The paper also confirmed Ebert’s death to ABC News.

Ebert had battled cancers of the thyroid and salivary gland for the past decade, losing part of his lower jaw, as well as the ability to speak or eat, in 2006.

While he spent 46 years reviewing films for the Sun-Times, it was as the co-host of Sneak Previews, the show he started in 1975 with Chicago Tribune critic Gene Siskel, that made him a pop culture icon.  Originally called Coming Soon to a Theater Near You, the movie review show was the first of its kind.  

In 1981, it was renamed At the Movies, and in 1986, it was retitled Siskel & Ebert & the Movies, and the two started their signature “thumbs up thumbs down” rating system.

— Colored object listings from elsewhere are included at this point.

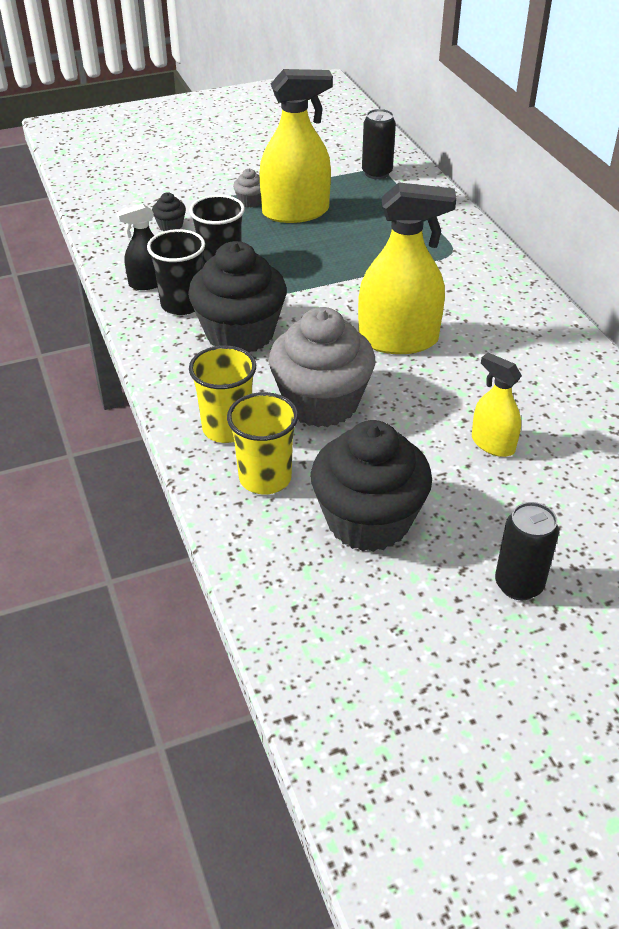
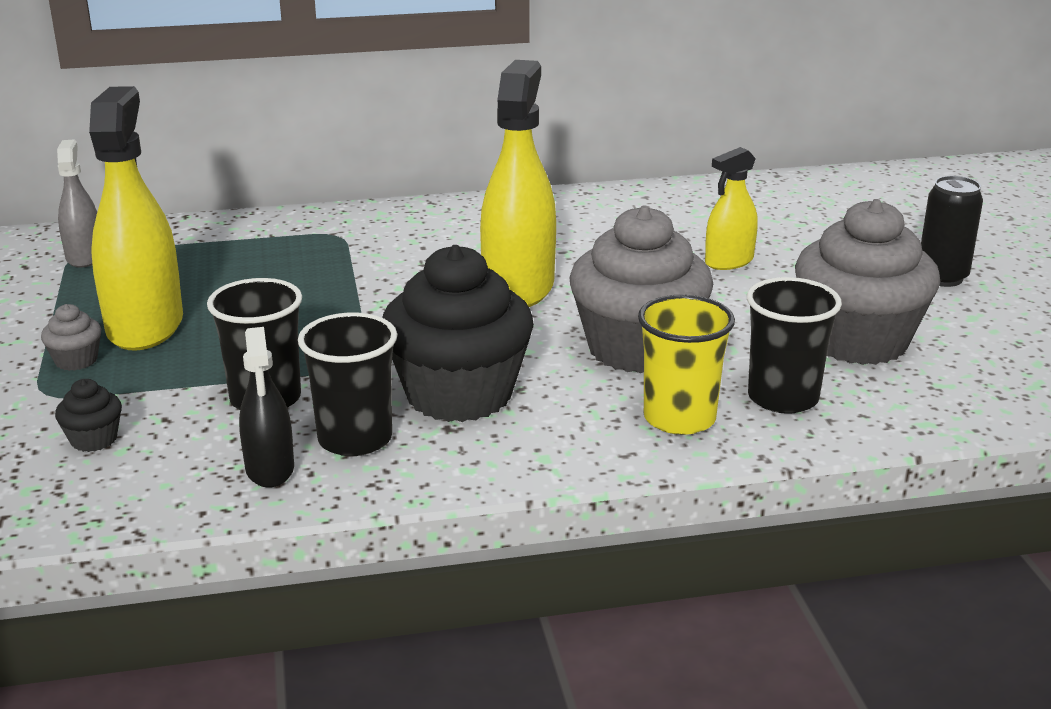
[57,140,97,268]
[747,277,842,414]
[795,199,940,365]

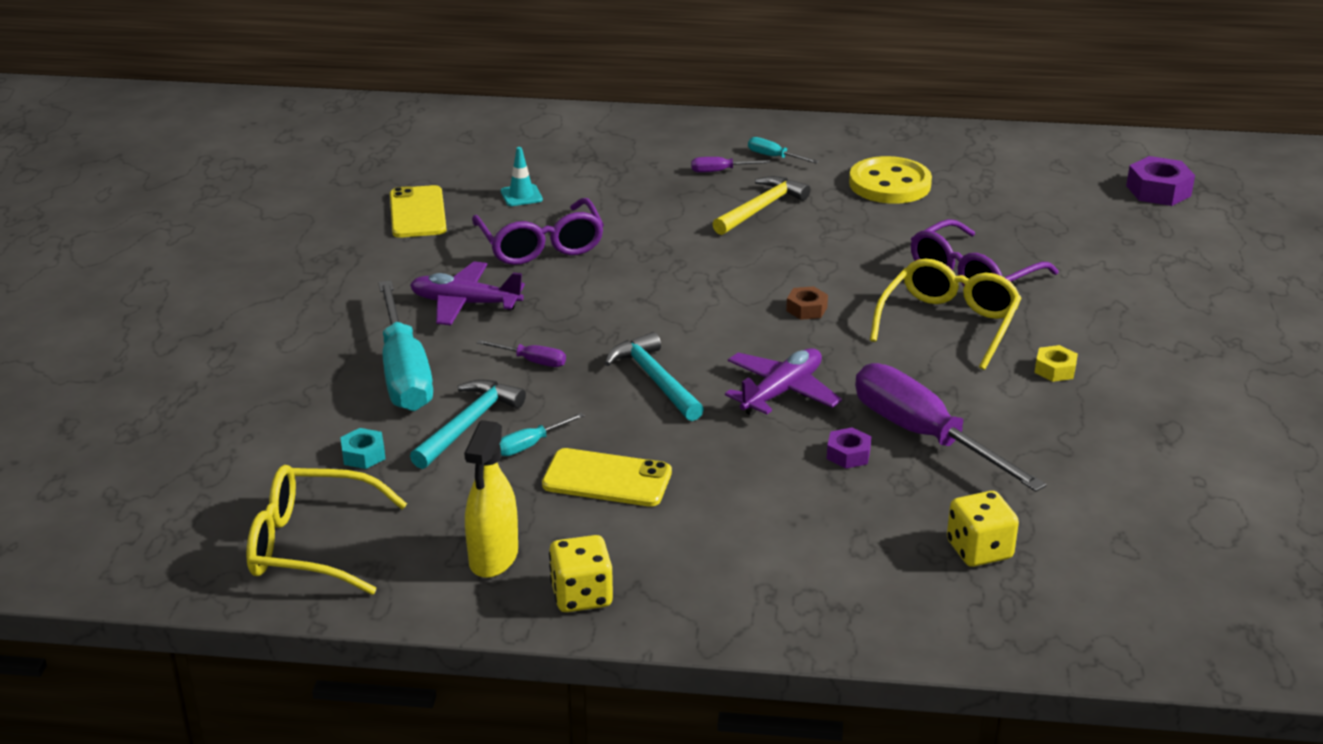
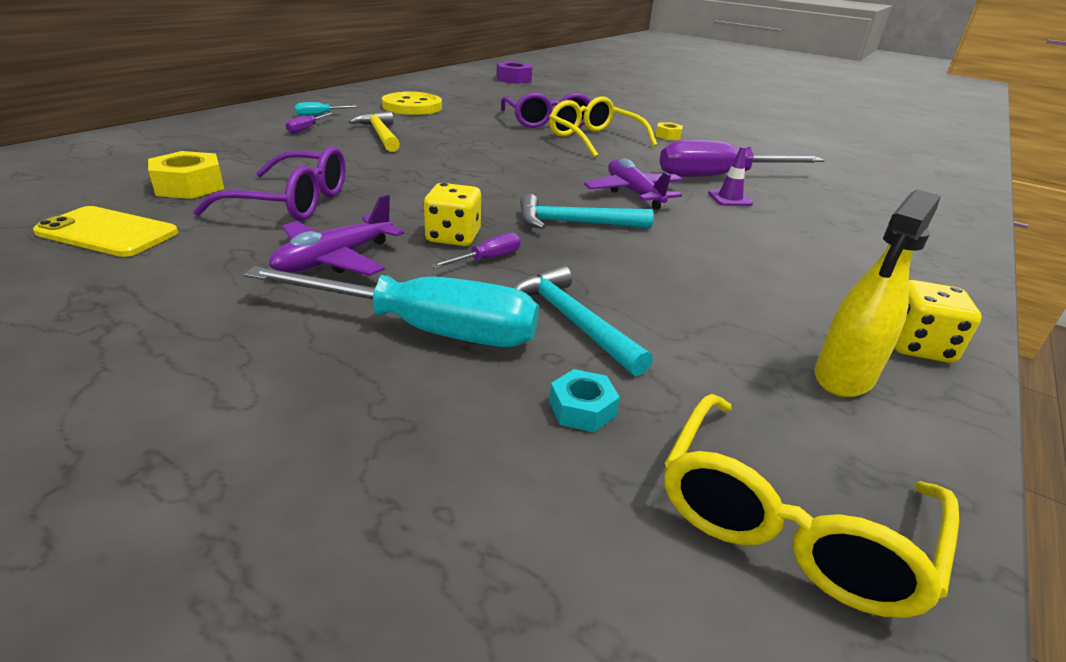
[499,413,585,456] (first image)
[542,448,672,507] (first image)
[786,286,828,320] (first image)
[424,183,481,246]
[148,151,224,199]
[708,147,753,206]
[815,190,941,397]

Ebert once wrote that at that time, “The phrase ‘two thumbs up’ was not in the vernacular. And now, of course, it’s part of the language.”

[ VIEW SLIDESHOW: Roger Ebert Through the Years ]

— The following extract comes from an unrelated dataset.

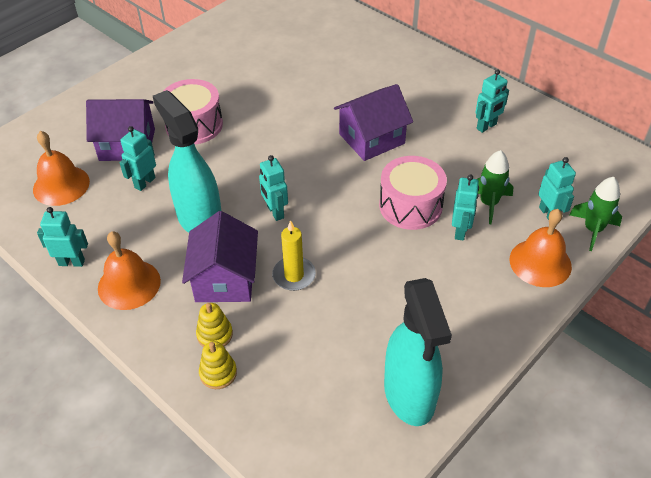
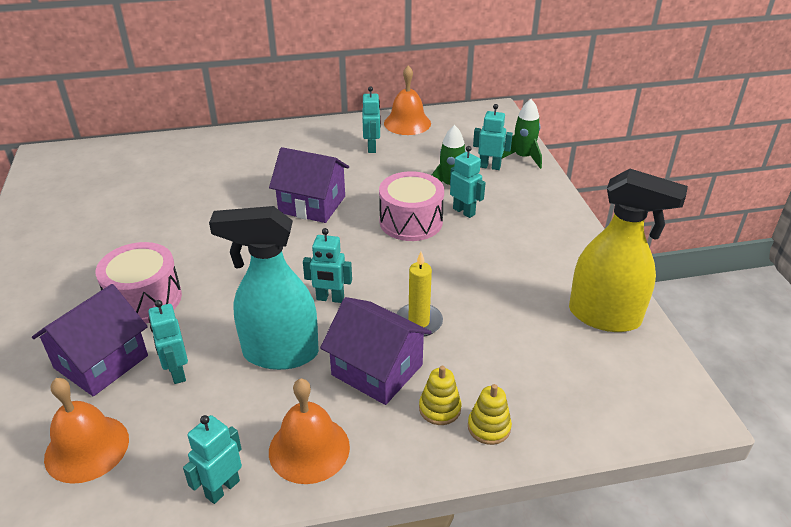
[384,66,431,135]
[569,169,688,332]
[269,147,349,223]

After Siskel’s death, Richard Roeper became Ebert’s on-air co-host in 2000, and the show was renamed Ebert & Roeper.  Ebert left the show in 2006 following his surgery.

Ebert was the first movie critic to win a Pulitzer Prize, and he also received a star on the Hollywood Walk of Fame.  He wrote 17 books, as well as the screenplay for the legendarily trashy B-movie Beyond the Valley of the Dolls.

Ebert is survived by his wife, a step-daughter and two step-grandchildren, according to the Sun-Times.  Earlier this week, he wrote a piece announcing that he was planning to “slow down” and take what he called “a leave of presence.”